For one order at Target, all I wanted was a WiFi USB adapter. I ordered online and showed up a few hours later. It wasn’t ready. No, they couldn’t have someone go to the back and get it for me and bring it up to fulfill the order. If I wanted that order I had to wait until I received my confirmation email. Their solution was to have me cancel the online order at the service desk, then go back to electronics to go grab one from the shelf and check out like a normal shopper. Kind of defeated the purpose of my online order.
What’s more, the items weren’t actually on the floor – so I had to track down a salesperson. He had no idea what a WiFi USB adapter was. So he needed to get assistance. They finally tracked it down in the back room and an hour later I was walking out the door.
I was not impressed.
On another trip to Target, they couldn’t find my items. Their “system was broken” so they couldn’t fulfill the order. Again, they weren’t allowed to go get the items for me – it had to go through the online pickup people, who supposedly were in the back room. They paged them. Turns out they weren’t the ones running in-store pickup fulfillment that day. Page another team. No answer. Six employees and an hour later, I decided to cancel the order. Then I just walked out to the floor and picked up the items myself.
My Best Buy experience? Well, what I wanted was locked “in the cage” so not only did they have to cancel my order, but it took literally four different trips to the lockup area (once he finally acquired keys) for him to bring back the right item. Tip: give employees access to paper and a pen so they can write down a sku.
Seriously, Fix It.
But I’m not trying to turn this into just a simple rant. (Although I’m pretty obviously still sore about these experiences). What I’m trying to say here is this: If you’re a retailer and you want to make things work right, stop having stupid processes that can’t be broken.
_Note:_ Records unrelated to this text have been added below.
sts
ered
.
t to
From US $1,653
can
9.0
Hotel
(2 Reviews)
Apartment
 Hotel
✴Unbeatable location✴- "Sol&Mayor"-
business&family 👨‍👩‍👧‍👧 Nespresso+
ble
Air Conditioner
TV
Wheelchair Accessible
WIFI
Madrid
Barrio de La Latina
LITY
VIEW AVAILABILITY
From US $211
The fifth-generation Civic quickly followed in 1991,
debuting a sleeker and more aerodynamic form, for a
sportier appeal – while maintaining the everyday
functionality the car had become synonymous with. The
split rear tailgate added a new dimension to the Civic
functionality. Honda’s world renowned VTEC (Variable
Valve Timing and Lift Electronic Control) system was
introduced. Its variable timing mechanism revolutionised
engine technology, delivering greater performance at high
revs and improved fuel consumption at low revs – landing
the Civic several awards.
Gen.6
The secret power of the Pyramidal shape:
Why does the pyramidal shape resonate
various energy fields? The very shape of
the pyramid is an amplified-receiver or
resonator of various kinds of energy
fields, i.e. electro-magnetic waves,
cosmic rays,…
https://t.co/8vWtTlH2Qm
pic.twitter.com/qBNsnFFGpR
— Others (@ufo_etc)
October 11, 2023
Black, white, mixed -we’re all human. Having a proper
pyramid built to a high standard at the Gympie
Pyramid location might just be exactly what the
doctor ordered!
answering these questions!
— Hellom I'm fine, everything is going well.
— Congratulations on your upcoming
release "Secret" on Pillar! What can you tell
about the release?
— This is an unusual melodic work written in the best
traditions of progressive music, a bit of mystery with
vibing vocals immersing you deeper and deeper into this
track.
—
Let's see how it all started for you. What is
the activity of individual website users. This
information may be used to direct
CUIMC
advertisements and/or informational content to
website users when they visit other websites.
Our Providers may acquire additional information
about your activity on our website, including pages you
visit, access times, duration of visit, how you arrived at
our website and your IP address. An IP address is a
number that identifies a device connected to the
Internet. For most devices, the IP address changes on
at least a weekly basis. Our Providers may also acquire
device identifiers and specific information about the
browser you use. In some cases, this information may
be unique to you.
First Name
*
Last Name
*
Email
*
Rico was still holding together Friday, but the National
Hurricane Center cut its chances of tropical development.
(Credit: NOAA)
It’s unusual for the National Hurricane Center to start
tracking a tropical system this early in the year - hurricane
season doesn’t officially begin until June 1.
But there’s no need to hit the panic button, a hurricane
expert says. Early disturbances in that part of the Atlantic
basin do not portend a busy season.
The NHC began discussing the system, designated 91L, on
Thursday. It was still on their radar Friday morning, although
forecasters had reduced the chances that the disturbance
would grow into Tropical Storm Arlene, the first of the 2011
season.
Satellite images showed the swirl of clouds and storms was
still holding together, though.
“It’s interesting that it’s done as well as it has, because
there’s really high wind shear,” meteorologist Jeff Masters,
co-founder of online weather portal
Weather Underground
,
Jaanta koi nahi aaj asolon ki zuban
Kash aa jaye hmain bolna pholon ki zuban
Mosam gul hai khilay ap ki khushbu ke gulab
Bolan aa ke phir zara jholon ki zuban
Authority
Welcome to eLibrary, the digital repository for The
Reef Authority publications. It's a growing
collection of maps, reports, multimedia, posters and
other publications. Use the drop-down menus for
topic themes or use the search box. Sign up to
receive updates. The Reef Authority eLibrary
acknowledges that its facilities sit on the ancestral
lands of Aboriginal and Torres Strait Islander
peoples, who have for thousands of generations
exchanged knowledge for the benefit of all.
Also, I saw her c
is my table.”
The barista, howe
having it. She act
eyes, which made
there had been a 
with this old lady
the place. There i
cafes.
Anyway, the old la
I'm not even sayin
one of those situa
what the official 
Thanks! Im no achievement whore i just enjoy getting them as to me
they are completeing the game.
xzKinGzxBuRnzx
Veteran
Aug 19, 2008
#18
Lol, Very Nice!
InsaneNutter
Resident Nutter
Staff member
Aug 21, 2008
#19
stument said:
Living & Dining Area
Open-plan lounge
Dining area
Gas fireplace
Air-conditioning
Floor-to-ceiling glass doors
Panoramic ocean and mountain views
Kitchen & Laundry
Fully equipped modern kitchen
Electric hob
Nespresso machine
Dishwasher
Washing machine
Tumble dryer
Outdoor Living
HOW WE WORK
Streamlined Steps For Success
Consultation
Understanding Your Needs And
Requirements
You need to empower your employees to just fix things. The people I was talking to weren’t idiots. But they had their hands tied (supposedly) and as much as it frustrated me, I could tell it frustrated them as well.
Seriously retailers, get your shit together. Start actually going through the processes of what you’ve put together – not as a thought exercise, but as an actual consumer. Every point where something seems wrong? Fix it. If you want to keep your space in the market (or <gasp> grow your market share) you have to get offline working as well as online, and the two of them working in a perfect symbiosis.
Omnichannel retailers have a distinct advantage in their very nature. They can offer the best of both worlds, and honestly give customers a better experience than any single channel … but only when they’re made to work together as one unit. And when those units don’t work right together? Give your employees to power to make smart decisions. Don’t cripple them by arcane processes or bad integrations.
Until this stuff is fixed, if I were a retailer I’d be very scared of Amazon’s move into physical stores. If they manage to do with the offline shopping experience what they did with online … and get them to work together, you’re in for a whole new reckoning.
Oh, and One More Thing…
Dear Barnes and Noble,
You are my favorite example of a bad convergence of online and offline. You’ve tried to get the two to work together with your “hold in store” option – and that’s kind of neat. But come on – there’s no reason you can’t let me purchase online and pick it up in the store. You’re not some mom and pop shop. You obviously can do it – you just choose not to.
What’s more, you force customers to pay the in-store price even when they reserve online. It’s bad enough you don’t match your online prices in your stores … but to not even let me know what the price is for the item I’ve already said I want to buy as long as you hold it for me?
That’s pretty ridiculous … and it’s one of the many reasons I usually end up shopping in your stores, only to order through my Amazon app before I walk out the door.